Over the years, campaigns seeking Oscar awards aimed at Hollywood insiders have prayed to the Academy Award gods from the Alamo fortress and hosted a pop-up street stand in Hollywood hosted by a celebrated filmmaker who chatted up passers-by. And an actress personally wrote letters to every Academy Awards voter that she could find.
A Hollywood Reporter feature story by Scott Feinberg about a current controversy also recounts these past excesses in awards marketing (see the second half of article in Related Content). In the current controversy, the Academy of Motion Picture Arts & Science (AMPAS), which confers Oscars, gave a slap on the wrist to little-known British actress Andrea Riseborough, who snagged a Best Supporting Actress nomination for little-seen indie film “To Leslie.” AMPAS investigated and determined no major violation of its campaigning rules … but some minor infractions on social media campaigning were uncovered (Riseborough’s nomination stands … for major infractions, nominations or wins can be rescinded).
The current controversy pales in comparison to over-the-top campaigning years ago. “‘For your consideration” [awards] ads in trade papers like the Hollywood Reporter and Variety, which have always been read by a sizable portion of the Academy’s membership, date back to “Ah, Wilderness” in 1935. For the record, that film received zero Oscar nominations,” writes Feinberg in THR.
In the 1960-61 season, famed character actor Chill Wills pushed for supporting actor for his performance in historical epic “The Alamo” starring John Wayne.

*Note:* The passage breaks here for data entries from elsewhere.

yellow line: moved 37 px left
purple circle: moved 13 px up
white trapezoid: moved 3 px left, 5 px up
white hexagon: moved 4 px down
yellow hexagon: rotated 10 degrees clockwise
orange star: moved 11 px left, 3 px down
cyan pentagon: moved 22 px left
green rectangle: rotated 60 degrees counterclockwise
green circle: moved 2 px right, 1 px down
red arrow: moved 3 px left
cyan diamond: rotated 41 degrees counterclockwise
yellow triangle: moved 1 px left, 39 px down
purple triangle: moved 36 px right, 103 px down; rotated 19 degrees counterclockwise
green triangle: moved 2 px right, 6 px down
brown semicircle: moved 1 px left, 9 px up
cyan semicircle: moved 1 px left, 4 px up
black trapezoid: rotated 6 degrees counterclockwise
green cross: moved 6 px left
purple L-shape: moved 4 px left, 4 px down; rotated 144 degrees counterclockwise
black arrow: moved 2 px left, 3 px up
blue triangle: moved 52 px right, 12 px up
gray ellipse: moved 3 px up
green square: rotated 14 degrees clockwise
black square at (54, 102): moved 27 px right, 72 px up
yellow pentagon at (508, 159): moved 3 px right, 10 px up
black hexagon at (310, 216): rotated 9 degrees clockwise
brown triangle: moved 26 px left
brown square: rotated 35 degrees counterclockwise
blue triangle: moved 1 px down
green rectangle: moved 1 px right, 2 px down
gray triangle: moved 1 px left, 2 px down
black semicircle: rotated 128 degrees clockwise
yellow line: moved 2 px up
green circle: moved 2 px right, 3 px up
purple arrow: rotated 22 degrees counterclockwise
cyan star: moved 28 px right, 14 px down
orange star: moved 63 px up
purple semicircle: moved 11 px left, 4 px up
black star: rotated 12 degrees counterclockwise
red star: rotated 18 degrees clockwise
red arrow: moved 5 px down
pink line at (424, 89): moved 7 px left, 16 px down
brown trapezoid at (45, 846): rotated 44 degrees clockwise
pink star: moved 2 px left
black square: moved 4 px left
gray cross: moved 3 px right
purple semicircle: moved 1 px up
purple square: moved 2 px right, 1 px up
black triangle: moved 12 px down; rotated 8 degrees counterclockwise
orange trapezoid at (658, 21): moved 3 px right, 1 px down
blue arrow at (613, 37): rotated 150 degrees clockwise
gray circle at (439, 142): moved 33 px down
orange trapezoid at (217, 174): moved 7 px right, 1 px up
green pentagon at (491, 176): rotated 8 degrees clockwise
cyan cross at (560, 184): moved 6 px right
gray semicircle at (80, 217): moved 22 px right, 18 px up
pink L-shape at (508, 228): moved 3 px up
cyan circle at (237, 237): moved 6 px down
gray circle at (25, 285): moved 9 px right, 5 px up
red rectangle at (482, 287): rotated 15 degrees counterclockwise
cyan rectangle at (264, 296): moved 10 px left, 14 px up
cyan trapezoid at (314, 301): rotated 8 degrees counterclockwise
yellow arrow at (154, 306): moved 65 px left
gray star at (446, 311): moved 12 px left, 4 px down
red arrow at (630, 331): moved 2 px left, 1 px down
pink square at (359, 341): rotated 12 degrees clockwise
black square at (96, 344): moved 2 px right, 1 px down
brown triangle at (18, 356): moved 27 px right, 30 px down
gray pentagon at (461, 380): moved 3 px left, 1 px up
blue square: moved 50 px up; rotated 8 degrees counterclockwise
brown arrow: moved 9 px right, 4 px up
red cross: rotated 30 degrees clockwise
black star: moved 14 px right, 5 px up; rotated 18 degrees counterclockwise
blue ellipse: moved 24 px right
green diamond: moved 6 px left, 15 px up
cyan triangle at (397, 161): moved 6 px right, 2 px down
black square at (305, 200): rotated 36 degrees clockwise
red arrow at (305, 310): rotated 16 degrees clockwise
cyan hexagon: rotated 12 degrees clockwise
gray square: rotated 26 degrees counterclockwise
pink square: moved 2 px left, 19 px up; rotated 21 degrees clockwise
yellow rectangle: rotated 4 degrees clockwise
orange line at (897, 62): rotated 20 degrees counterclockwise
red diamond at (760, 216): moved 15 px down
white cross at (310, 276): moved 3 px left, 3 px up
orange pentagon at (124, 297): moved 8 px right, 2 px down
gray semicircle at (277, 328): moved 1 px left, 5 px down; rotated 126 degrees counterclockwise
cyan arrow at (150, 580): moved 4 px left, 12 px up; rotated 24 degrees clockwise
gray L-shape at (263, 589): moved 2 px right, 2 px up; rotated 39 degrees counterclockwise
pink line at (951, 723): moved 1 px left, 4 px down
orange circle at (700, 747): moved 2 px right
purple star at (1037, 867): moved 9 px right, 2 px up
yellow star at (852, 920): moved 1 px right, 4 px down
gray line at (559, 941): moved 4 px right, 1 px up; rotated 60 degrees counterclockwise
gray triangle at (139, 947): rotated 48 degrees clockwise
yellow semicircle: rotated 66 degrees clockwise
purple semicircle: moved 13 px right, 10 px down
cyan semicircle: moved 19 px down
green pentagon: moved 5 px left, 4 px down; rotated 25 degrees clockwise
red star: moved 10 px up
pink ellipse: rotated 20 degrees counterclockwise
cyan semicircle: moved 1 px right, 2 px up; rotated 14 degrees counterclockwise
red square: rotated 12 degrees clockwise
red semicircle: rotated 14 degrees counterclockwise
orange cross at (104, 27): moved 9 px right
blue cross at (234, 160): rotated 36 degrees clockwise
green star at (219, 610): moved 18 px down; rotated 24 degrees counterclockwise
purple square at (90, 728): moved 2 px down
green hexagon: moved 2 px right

Wills received an Academy Award nomination and then in pursuit of the actual Oscar launched what THR characterized as a “series of unbelievably over-the-top ads, including one ostensibly written by Wills’ ‘Alamo Cousins’ claiming that they were ‘praying harder than the real Texans prayed for their lives in the Alamo for Chill Wills to win the Oscar.’ ” Get that? That’s supposedly harder than the real Alamo fortress defenders in 1836 when they knew they would likely be killed.
Comedian Groucho Marx stepped up next with a satirical trade advertisement in response to Wills that he was happy for the Alamo’s praying cousins but Marx said that he voted for Sal Mineo (neither would ultimately win the Oscar in question).
Another time, celebrated film director David Lynch personally manned a streetside display in 2006 to campaign for actress Laura Dern in his movie “Inland Empire” when the film’s distributor couldn’t afford an awards campaign. Lynch “happily chatted and posed for photos with anyone who cared to visit,” says the THR article. For some reason, a live cow was part of the street-side ensemble. The quirky Lynch ploy was for naught because Dern did not receive a nomination.
In 1987, actress Sally Kirkland wrote a personal letter to all relevant Academy voters asking that they consider her lead acting for an Oscar in “Anna.” Again, the distributor didn’t have funds for a proper awards campaign. Kirkland landed an Oscar nomination (but didn’t win); her efforts did bag other awards.
Oscar-organizer AMPAS “puts limits on overt campaigning — which are enforced with its members — in an effort to keep its awards process dignified,” says the third edition of book “Marketing to Moviegoers.” “Those rules are tweaked annually. … The Oscar campaign season generates hundreds of millions of dollars in economic activity, when including other awards that get spillover, advertising on awards telecasts, business-to-business advertising, parties, screenings, travel, and management overhead, such as executive salaries.”
Credible Oscar campaigns cost from $100,000 to $5 million — the larger efforts pile on expensive advertising, including local spot TV commercials in Los Angeles and New York where voters are concentrated. A more moderate paid-advertising cost is trade media advertising, which awards voters consume for business information. An example of trade advertising is the two-page magazine spread for “Avatar: The Way of Water” pictured at top.
Conventional awards advertising is dignified and is usually paid for by Hollywood companies, including marketing that is promoting specific talent and not the movie itself. The previously cited examples mounted in the past by talent stand out, such as Alamo cousins praying, because of their gaudy razzmataz and carnival-barker qualities.
Benefits to films vary. For talent, an Oscar win means salaries jump sharply in the future as producers seek figures who are promotable as “Oscar winners” or even Oscar nominated. Movies get a lift only from major awards, especially if those movies haven’t yet rolled up sizeable boxoffice.
In the Oscars’ earliest days, bloc voting by studios rolled up impressive hauls wins because of talent under contract. As the THR article says, “Joan Crawford famously declared, ‘You’d have to be a ninny to vote against the studio that has your contract and produces your pictures.’ ”
The bloc voting was most evidenced when MGM reigned over Hollywood in the 1930s and 1940s. The studio system dissolved in the 1950s, and bloc voting disappeared as talent increasingly moved around, with no single employer.